As we all know, interpreted BASIC is a very slow way to get things done in a computer. For an explanation of what happens in interpreted BASIC, take a look at issue 13's Boot Camp. We're going to look at a way to overcome this inherent sluggishness, using the USR (call user subroutine) function. The format of this function is:
USR( aexp1 [,aexp2] [,aexp3...] )
... where aexp1 is the address of the assembly code to be executed, and aexp2, aexp3, etc. are optional numeric arguments which are passed to the assembly routine..
The USR function simply tells BASIC to perform a JSR to the assembly code located at the address indicated by aexp1. Take a look at the following USR call:
A=USR(1536)
This USR call will execute the code at location 1536 ($0600) and return to BASIC, where the program will continue execution with the next statement. If the subroutine is to return a value to BASIC, it will be returned in the variable A. This USR call doesn't use any arguments.
Many times, you'll want your USR call to process some type of data or accept parameters of some sort.
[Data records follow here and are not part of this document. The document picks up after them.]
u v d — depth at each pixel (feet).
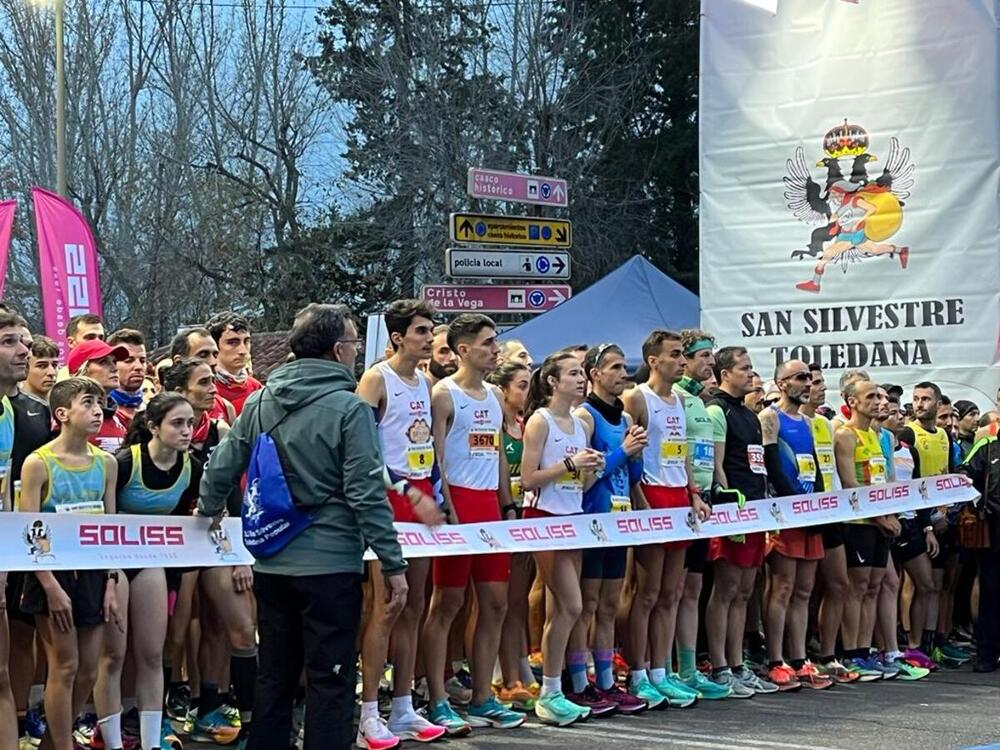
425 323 22.49
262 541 17.06
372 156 108.47
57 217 44.47
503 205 104.12
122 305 110.83
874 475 31.42
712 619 28.19
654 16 111.86
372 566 22.08
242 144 114.83
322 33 114.83
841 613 31.04
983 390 37.70
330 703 16.76
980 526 32.81
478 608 24.23
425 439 22.75
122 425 23.34
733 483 28.17
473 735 23.38
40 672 22.56
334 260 110.22
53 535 18.65
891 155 38.81
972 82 37.76
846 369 39.37
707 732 23.66
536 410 25.53
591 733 23.58
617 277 53.62
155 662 20.49
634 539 25.36
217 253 112.06
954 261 38.04
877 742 22.68
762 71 40.47
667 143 108.99
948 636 35.01
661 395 27.09
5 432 19.39
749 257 40.75
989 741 22.82
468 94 106.73
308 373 17.42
This is done by using the optional arguments. Look at this example:
A=USR(30926,102,Q*3)
This USR function calls the assembly code located at address 30926 ($78CE) and passes two values, 102 and the value of Q*3, to the subroutine. The arguments must be integers in the range 0-65535, and the assembly code must be equipped to handle the two parameters properly.
What happens to the parameters we send? BASIC places them on the 6502 stack for easy retrieval by the assembly code. For example, look at the following USR call:
A=USR(1536,509,200)
This code calls the routine at 1536 ($0600) and passes two arguments, 509 and 200, to the subroutine. After the USR function is processed, and control is passed to the assembly code, the stack looks like Figure 1.
Figure 1.
Remember that the stack grows downward in memory, so the first number on the stack is the number of twobyte arguments placed on the stack by BASIC, or 2. This value is important for assembly code which may require a variable number of parameters, since the subroutine can tell how many parameters are available by this number.
The next item on the stack is the first parameter, 509. As you can see, the high byte of this value will be pulled off the stack first, followed by the low byte. All arguments are placed on the stack in high-byte, low-byte order.
Next in the stack is the second parameter, 200. Like the first argument, it is placed in high-byte (0), lowbyte (200) order.
Finally, the stack contains the return address for the assembly subroutine. In this stack illustration, the address is shown as nnnn, since we don't know where BASIC will go when the assembly routine returns. This is simply an RTS return address, and-after processing the parameters, if any-the subroutine merely executes an RTS instruction to return to BASIC.
Remember how I said the assembly code could return a value to BASIC? If this is necessary, the assembly code should place the low byte of the value in location 212 ($D4) and the high byte in location 213 ($D5). BASIC automatically puts the value into the proper variable. The programmer must take care, however, that the result is in the range 0-65535.
Useful example #1.
I've always said that there's no better way to learn something than hands-on experience, so let's write a simple program to add two arguments passed by a BASIC program.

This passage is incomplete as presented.